To be clear, as a folklorist, I am not centrally concerned with whether these stories are true or not. I am more interested in what stories circulate the most and why. The rumors, legends, and conspiracy theories people hear and tell, particularly within their trusted social networks, play a significant role in how people grapple with uncertainty and fear. Stories placing blame on some known or unknown “other,” for example, can exaggerate the risk that is located outside our familiar social worlds. This, in turn, can mitigate the idea that we, or those closest to us, are dangerous ourselves, making the outbreak fit more easily within people’s worldviews.
So, why is it important that we pay attention to these stories? Why do they matter?
The stories that people tell, retell, and listen to affect how people assess their personal risk, which has very real public health implications.
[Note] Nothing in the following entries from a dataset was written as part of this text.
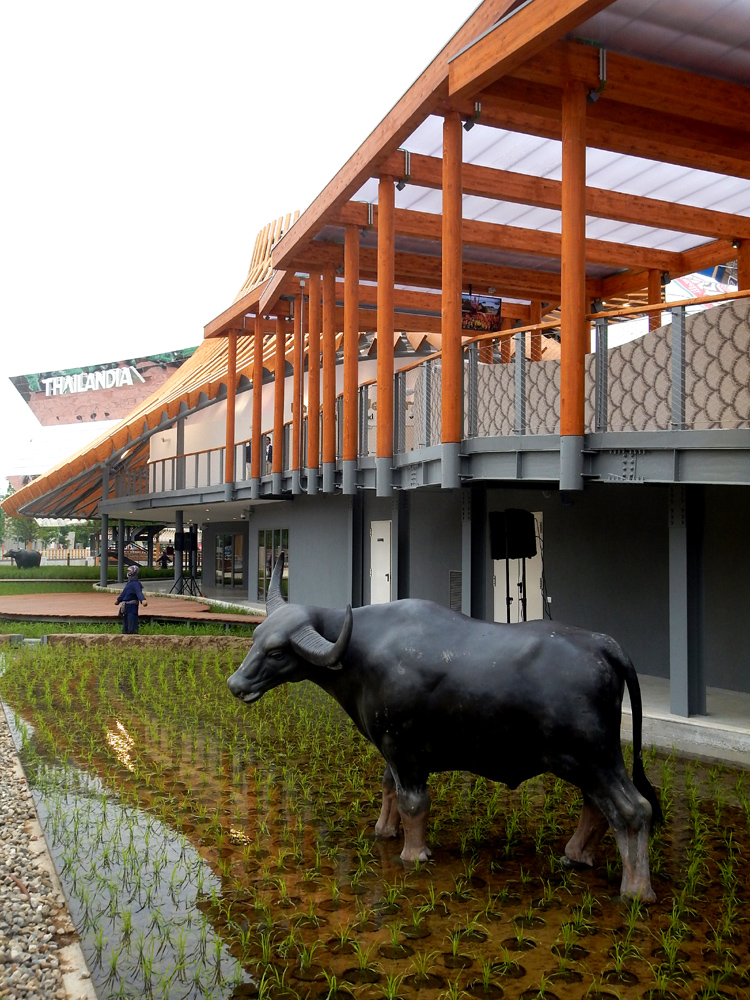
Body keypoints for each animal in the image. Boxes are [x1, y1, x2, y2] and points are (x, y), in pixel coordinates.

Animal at [227, 557, 661, 901]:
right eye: (256, 637)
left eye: (278, 652)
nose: (236, 684)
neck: (360, 654)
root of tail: (604, 645)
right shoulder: (391, 750)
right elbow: (389, 789)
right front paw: (385, 831)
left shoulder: (405, 750)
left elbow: (414, 802)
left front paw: (413, 854)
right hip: (587, 762)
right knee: (598, 806)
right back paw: (575, 855)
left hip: (594, 755)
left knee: (632, 809)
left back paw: (636, 890)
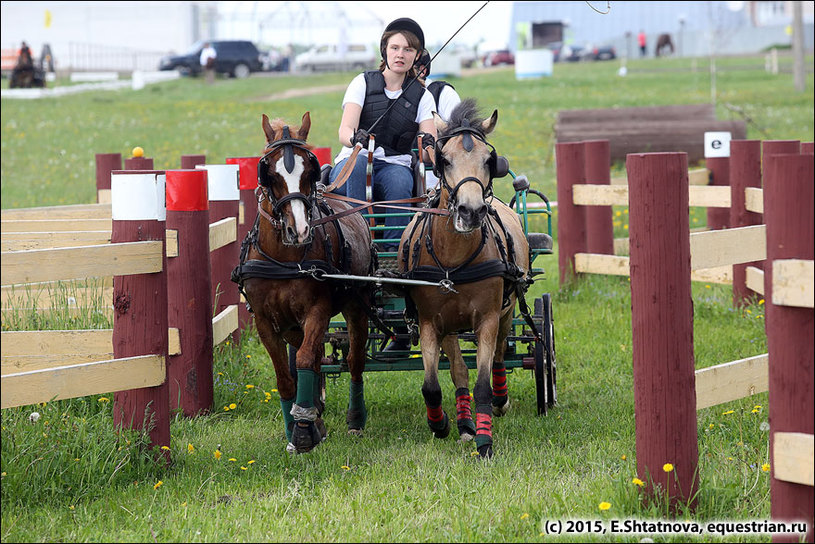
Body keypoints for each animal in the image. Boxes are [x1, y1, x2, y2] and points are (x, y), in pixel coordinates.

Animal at [233, 112, 376, 452]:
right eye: (267, 172)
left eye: (309, 170)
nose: (298, 230)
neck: (283, 259)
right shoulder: (265, 321)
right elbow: (286, 375)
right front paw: (297, 428)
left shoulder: (317, 310)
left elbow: (307, 359)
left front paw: (302, 429)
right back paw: (316, 413)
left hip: (357, 305)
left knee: (353, 359)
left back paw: (354, 418)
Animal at [396, 99, 536, 460]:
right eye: (444, 159)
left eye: (489, 159)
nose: (471, 212)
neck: (453, 261)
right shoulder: (431, 322)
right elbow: (432, 385)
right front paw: (442, 424)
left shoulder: (487, 318)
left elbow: (482, 383)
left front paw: (485, 441)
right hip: (450, 327)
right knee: (458, 369)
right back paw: (463, 423)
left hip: (506, 311)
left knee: (500, 353)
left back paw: (499, 401)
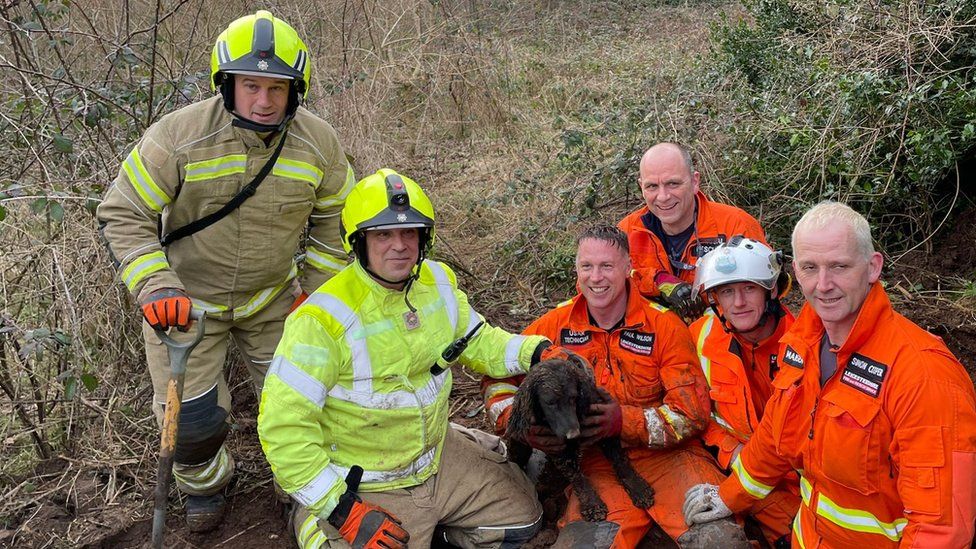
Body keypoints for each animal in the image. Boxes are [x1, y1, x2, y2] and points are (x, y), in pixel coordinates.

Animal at [504, 358, 656, 520]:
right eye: (550, 402)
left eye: (573, 397)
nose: (573, 435)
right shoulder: (561, 450)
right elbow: (578, 478)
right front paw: (593, 504)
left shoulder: (606, 427)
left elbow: (620, 460)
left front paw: (638, 488)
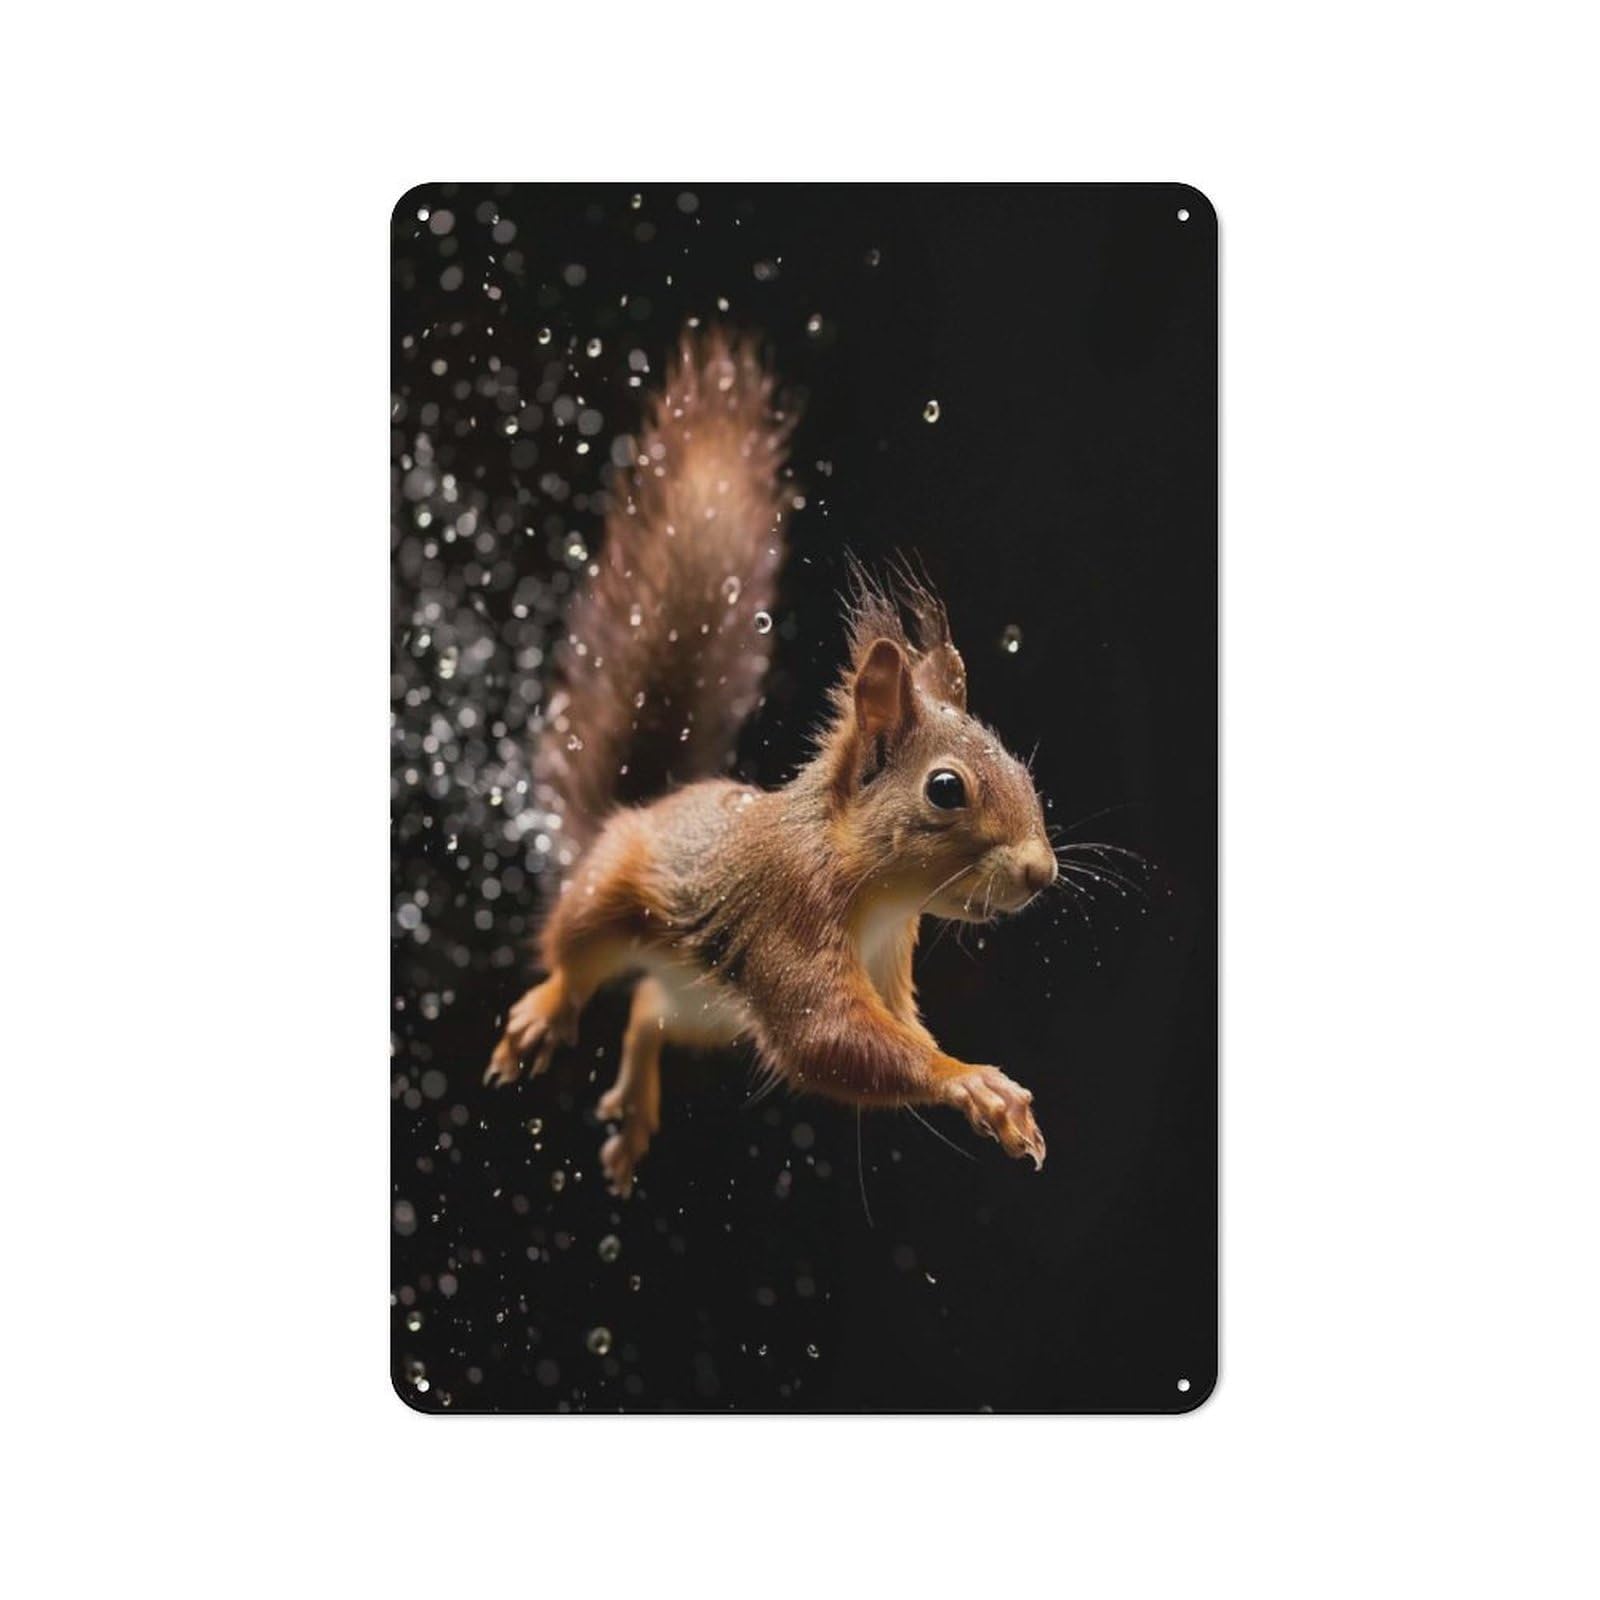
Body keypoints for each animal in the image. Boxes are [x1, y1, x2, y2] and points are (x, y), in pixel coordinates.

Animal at [486, 330, 1059, 1196]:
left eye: (1024, 771)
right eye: (945, 789)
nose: (1041, 873)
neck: (871, 886)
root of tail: (640, 810)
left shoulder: (891, 959)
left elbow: (888, 1029)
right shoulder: (789, 908)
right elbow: (825, 1034)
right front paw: (971, 1081)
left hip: (709, 1010)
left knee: (649, 1008)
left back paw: (635, 1108)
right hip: (606, 897)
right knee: (574, 960)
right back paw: (542, 1016)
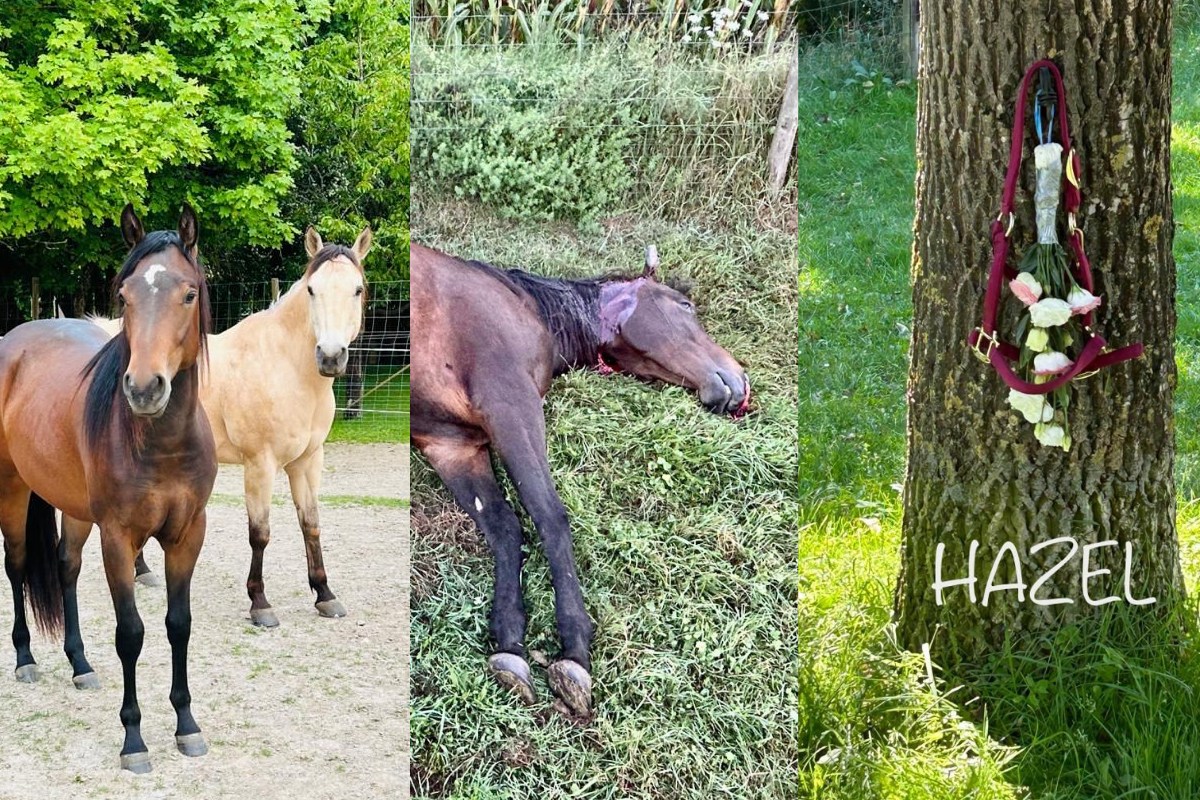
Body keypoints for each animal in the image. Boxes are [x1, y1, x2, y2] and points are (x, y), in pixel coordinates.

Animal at [0, 205, 215, 773]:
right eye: (124, 296)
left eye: (189, 293)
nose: (144, 388)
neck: (162, 444)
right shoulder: (119, 539)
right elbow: (131, 633)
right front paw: (134, 739)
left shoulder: (187, 535)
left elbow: (178, 624)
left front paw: (187, 725)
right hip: (12, 489)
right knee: (17, 564)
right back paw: (25, 658)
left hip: (75, 510)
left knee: (65, 567)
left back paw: (79, 664)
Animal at [104, 227, 371, 627]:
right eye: (312, 289)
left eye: (357, 289)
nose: (330, 356)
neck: (285, 365)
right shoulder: (260, 464)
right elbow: (260, 533)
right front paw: (260, 603)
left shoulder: (307, 461)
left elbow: (310, 523)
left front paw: (325, 594)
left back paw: (142, 571)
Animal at [411, 242, 749, 717]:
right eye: (684, 306)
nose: (740, 381)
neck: (525, 305)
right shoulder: (509, 401)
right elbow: (550, 517)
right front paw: (575, 651)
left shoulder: (453, 446)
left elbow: (505, 528)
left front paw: (510, 643)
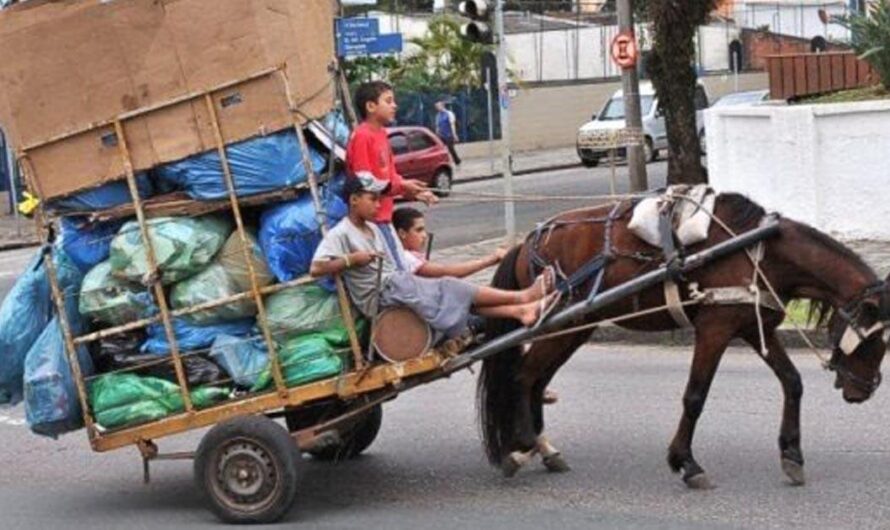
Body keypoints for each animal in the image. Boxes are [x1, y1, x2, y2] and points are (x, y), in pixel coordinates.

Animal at [478, 190, 888, 486]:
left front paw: (791, 455)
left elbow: (792, 382)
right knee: (524, 376)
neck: (761, 251)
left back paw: (540, 448)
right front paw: (686, 463)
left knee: (537, 379)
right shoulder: (715, 329)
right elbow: (695, 396)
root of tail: (526, 242)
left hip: (575, 327)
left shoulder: (753, 327)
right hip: (559, 325)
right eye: (875, 341)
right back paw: (522, 445)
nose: (862, 391)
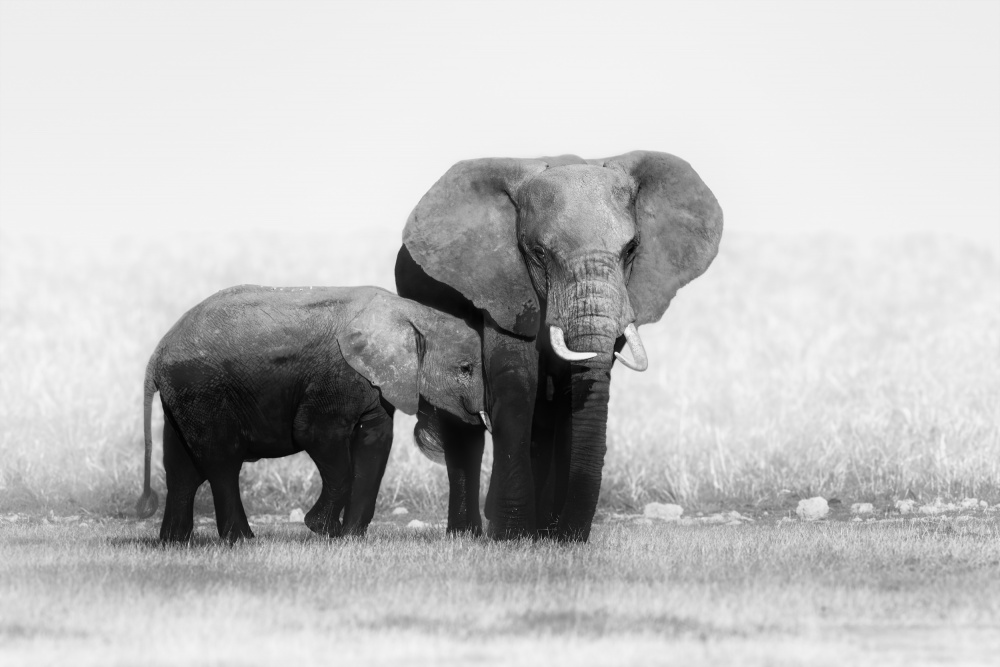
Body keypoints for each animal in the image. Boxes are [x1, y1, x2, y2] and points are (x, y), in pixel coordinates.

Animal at [136, 286, 488, 544]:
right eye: (465, 369)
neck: (410, 312)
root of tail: (156, 354)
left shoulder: (377, 380)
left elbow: (375, 441)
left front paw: (350, 539)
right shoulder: (339, 375)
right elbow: (316, 435)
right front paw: (322, 530)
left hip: (184, 396)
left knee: (182, 468)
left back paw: (174, 543)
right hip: (201, 388)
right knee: (222, 461)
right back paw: (243, 541)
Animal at [394, 151, 724, 544]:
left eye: (631, 249)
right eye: (539, 253)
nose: (572, 536)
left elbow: (573, 393)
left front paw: (553, 537)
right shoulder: (503, 286)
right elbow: (516, 379)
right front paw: (512, 536)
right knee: (463, 429)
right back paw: (469, 534)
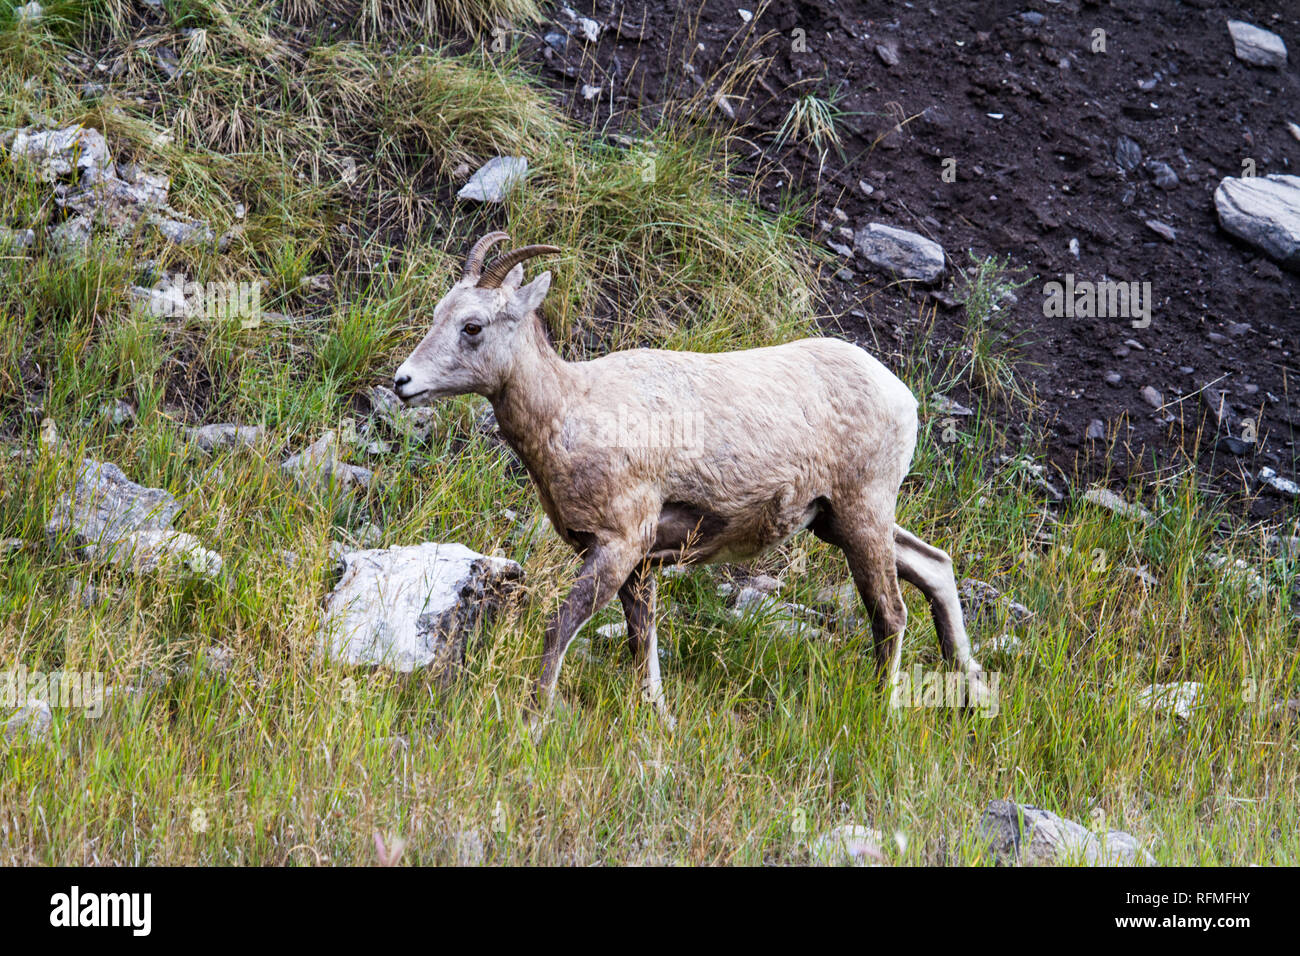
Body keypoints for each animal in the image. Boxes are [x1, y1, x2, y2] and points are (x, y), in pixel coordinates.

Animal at [393, 232, 984, 726]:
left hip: (862, 514)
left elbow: (560, 627)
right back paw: (970, 693)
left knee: (891, 613)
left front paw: (535, 718)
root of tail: (901, 395)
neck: (572, 410)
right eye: (441, 313)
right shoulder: (638, 565)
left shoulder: (618, 547)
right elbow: (642, 644)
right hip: (835, 522)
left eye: (473, 326)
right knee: (934, 566)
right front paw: (659, 719)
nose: (403, 382)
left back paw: (883, 710)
They also affect official policy responses to outbreaks — for example, interventions that focus on strengthening both the symbolic and tangible boundaries between “us” and “them.” And as the alarming rise in cases of violence against Asian-Americans in the United States clearly illustrates, stories have the potential to reaffirm the stigmatization of specific groups that already occupy marginalized, or contingent, positions of belonging.
Ultimately, while the specific details differ, the foundational elements of stories about frightening disease outbreaks remain remarkably similar. We have seen these stories before and we will most likely see them again. As we (often unwittingly) draw from stories shared in the past to make sense of the present, it is worth thinking critically about which stories are the most tellable, and why we find them so compelling.